Graduate Writing Workshop: Prose Writing the Senses

ENG 613C

W 3:15-5:45

Shawna Yang Ryan



Prose Writing the Senses
Description is the silent workhorse of fiction. How can we improve our sensory descriptions beyond a listing of detail, and in a way that enhances our fiction? In this course, we will read nonfiction and fiction works by experts that focus on the senses, studying how—for example—a music critic describes music or a food critic describes flavor. We will practice opening up our eyes/ears/noses/tongues to redirect and focus our interactions with the sensory world. With new vocabulary and perspectives, we will practice writing about the senses in lush, innovative ways. Ultimately, we are seeking—in a brave new Zoom world—to bring alive the sensory world through words.


This will be done within the context of the writing workshop—a critical element of creative writing inside and outside of the academy and the foundation of most creative writing curriculums.
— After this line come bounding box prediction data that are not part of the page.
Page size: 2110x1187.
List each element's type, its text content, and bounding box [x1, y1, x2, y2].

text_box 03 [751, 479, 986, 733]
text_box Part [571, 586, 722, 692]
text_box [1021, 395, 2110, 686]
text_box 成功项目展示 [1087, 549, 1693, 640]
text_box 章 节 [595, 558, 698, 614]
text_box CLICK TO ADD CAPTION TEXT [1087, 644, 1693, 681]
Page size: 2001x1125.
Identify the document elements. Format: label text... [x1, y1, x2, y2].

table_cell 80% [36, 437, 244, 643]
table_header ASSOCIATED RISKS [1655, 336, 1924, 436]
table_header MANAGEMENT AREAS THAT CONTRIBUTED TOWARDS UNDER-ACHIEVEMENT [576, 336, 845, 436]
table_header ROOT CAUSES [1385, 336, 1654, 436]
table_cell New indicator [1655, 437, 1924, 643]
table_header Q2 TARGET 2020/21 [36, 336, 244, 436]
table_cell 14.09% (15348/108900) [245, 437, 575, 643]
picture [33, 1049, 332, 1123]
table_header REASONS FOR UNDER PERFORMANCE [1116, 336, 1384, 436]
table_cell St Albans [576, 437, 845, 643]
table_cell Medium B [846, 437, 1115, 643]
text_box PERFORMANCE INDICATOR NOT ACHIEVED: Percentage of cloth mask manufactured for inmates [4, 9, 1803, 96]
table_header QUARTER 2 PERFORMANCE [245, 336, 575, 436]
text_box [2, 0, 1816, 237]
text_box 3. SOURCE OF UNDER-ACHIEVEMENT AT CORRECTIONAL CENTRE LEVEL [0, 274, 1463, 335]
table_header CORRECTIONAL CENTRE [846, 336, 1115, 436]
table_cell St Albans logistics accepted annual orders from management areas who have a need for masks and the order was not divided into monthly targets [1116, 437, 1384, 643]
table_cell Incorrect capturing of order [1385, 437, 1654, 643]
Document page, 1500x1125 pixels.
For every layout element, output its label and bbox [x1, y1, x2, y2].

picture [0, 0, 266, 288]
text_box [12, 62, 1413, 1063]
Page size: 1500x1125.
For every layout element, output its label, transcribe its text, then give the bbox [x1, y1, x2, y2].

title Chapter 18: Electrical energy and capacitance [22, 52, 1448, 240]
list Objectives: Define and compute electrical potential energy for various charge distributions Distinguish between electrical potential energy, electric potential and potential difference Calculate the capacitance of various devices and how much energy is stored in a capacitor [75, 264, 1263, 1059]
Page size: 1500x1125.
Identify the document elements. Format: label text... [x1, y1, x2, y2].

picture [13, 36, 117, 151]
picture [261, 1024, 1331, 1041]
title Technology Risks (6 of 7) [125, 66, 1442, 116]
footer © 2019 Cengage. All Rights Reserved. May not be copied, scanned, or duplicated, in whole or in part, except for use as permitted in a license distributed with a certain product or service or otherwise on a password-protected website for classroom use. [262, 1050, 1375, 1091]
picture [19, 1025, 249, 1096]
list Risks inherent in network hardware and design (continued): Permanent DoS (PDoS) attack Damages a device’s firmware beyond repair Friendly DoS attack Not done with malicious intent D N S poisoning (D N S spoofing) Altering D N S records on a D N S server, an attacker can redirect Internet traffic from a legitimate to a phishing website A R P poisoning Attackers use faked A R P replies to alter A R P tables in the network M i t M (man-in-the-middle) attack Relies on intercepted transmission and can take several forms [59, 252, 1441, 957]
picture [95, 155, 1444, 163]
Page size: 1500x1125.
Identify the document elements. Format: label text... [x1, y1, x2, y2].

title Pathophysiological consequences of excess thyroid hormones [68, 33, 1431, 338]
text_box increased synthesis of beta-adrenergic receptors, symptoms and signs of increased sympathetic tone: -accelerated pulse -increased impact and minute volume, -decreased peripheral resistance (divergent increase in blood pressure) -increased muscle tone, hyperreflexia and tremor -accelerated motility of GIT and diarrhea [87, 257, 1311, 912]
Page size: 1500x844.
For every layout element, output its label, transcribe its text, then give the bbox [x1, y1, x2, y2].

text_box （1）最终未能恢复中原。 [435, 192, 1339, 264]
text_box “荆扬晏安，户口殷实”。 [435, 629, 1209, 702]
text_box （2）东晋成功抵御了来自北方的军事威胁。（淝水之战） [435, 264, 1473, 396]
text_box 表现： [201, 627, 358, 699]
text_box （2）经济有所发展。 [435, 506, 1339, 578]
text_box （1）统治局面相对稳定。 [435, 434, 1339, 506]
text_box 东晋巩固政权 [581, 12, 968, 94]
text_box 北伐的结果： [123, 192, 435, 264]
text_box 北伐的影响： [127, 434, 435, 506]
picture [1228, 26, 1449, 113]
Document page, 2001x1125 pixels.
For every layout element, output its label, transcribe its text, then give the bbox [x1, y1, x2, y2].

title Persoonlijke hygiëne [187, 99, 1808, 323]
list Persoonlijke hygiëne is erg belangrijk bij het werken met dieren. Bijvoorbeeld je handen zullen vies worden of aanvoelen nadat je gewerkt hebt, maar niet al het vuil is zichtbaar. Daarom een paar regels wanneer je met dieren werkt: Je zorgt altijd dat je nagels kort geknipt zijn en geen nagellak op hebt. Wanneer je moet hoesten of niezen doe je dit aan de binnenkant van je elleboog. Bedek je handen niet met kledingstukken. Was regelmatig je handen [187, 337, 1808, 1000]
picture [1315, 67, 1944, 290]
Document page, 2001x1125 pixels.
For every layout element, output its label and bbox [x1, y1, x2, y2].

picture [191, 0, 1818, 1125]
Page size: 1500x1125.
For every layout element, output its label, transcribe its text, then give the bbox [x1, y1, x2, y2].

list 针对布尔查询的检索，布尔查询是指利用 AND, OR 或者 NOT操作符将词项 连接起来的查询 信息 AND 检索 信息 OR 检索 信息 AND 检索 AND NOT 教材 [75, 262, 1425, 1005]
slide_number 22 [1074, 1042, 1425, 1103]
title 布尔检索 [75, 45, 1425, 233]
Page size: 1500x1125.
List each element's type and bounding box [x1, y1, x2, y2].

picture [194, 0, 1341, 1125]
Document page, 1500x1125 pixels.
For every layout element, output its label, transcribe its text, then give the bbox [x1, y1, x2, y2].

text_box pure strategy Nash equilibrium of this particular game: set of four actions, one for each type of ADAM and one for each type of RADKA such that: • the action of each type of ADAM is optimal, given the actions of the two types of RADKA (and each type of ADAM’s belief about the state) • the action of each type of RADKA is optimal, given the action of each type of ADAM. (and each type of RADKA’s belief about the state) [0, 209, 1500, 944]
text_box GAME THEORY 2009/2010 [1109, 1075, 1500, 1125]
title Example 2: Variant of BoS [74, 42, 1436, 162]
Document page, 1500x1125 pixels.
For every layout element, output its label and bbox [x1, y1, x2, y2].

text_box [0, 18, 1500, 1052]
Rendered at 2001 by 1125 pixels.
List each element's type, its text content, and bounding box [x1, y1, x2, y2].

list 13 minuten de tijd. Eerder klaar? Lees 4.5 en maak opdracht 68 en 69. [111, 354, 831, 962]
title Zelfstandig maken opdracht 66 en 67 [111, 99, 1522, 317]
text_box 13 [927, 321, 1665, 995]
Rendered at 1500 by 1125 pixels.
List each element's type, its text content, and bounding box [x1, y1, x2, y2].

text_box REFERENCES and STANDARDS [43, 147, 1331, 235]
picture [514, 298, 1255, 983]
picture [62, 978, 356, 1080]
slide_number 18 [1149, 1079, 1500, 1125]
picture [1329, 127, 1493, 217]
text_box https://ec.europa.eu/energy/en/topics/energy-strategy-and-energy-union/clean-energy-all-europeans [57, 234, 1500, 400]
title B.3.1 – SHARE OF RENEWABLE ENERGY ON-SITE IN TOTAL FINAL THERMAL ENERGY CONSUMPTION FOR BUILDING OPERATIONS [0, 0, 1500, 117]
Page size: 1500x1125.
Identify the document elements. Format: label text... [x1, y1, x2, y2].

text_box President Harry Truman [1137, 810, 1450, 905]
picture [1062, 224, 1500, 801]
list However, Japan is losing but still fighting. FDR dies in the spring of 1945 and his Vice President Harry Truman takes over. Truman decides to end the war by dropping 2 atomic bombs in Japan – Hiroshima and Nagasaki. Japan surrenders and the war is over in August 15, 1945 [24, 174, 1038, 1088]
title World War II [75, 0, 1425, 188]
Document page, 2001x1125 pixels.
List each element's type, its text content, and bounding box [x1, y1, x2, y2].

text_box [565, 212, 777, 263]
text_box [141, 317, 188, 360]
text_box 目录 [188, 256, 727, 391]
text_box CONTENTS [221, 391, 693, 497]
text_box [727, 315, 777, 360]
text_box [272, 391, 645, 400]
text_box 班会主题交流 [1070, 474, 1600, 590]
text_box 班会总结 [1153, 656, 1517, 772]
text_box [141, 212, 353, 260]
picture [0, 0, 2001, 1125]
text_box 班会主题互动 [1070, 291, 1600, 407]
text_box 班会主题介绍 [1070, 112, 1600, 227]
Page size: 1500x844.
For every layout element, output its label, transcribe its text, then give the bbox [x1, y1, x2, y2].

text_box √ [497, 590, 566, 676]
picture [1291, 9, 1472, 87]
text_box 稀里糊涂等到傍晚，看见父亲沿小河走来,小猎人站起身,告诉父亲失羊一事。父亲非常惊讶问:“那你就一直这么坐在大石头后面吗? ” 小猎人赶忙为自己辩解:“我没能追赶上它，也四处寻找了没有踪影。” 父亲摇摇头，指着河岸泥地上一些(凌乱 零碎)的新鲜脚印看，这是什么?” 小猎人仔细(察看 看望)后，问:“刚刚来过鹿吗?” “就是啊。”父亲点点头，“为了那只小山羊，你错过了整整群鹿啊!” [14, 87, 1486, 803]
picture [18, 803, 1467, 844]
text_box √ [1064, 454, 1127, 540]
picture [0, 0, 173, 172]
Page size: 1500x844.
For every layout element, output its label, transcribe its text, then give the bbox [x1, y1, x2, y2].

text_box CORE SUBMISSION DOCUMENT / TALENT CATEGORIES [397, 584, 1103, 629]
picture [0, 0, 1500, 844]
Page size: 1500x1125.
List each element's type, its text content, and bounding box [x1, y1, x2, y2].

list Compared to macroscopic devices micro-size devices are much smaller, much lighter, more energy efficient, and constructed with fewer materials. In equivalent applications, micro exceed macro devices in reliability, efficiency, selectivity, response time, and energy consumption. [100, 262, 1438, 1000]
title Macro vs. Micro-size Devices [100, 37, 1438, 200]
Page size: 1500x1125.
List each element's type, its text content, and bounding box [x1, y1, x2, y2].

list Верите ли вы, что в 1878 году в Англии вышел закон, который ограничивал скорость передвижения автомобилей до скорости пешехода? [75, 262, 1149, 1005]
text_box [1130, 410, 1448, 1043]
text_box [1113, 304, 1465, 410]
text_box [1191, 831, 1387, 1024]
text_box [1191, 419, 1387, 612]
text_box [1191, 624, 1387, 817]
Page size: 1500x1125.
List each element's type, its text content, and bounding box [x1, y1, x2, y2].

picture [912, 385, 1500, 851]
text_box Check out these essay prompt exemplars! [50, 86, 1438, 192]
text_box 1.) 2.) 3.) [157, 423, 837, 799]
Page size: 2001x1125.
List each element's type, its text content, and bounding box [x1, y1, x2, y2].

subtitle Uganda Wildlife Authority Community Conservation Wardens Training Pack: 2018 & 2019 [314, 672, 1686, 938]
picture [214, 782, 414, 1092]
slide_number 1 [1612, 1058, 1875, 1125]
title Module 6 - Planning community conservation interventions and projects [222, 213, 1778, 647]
The workshop not only helps writers develop the language of critique and allows them to hone their eye for craft, but—perhaps most importantly—it can establish a vital community amidst the sometimes lonely art of writing.



Required Texts

A Natural History of the Senses, Diane Ackerman

Perfumes, the A-Z Guide, Luca Turin and Tania Sanchez

“All You Have Eaten,” Rachel Khong

Selected reviews by Jonathan Gold (“Pie’s the Limit,” “Man Bites Prawn”)

Selections from A Little Devil in America: Notes in Praise of Black Performance, Hanif Abdurraqib

“Keeping Bill Withers Alive,” Hanif Abdurraqib

“Why Your Entire Family is Belting Out Adele’s ‘Hello’,” Sasha Frere-Jones

(This list may be amended)



Student Learning Outcomes


To write arresting and thoughtful fiction


To develop a critical vocabulary for talking about writing as writers


To deconstruct the craft and techniques behind a selection of writing (employ close reading skills)


To understand how readers receive your work (demonstrate written and oral ability to place creative work within broader artistic/critical conversations)


To build a writing community and practice that will carry your writing life beyond the university




Weekly writing exercises: The goal is to help instill a consistent writing practice; it is also a place to explore new ideas for future work.


Workshop Critiques: Letters to your workshop colleagues about their work.


Workshop Stories: Number of pieces is dependent on final class enrollment.


Online Reading/Author Events: You are required to attend three creative writing events.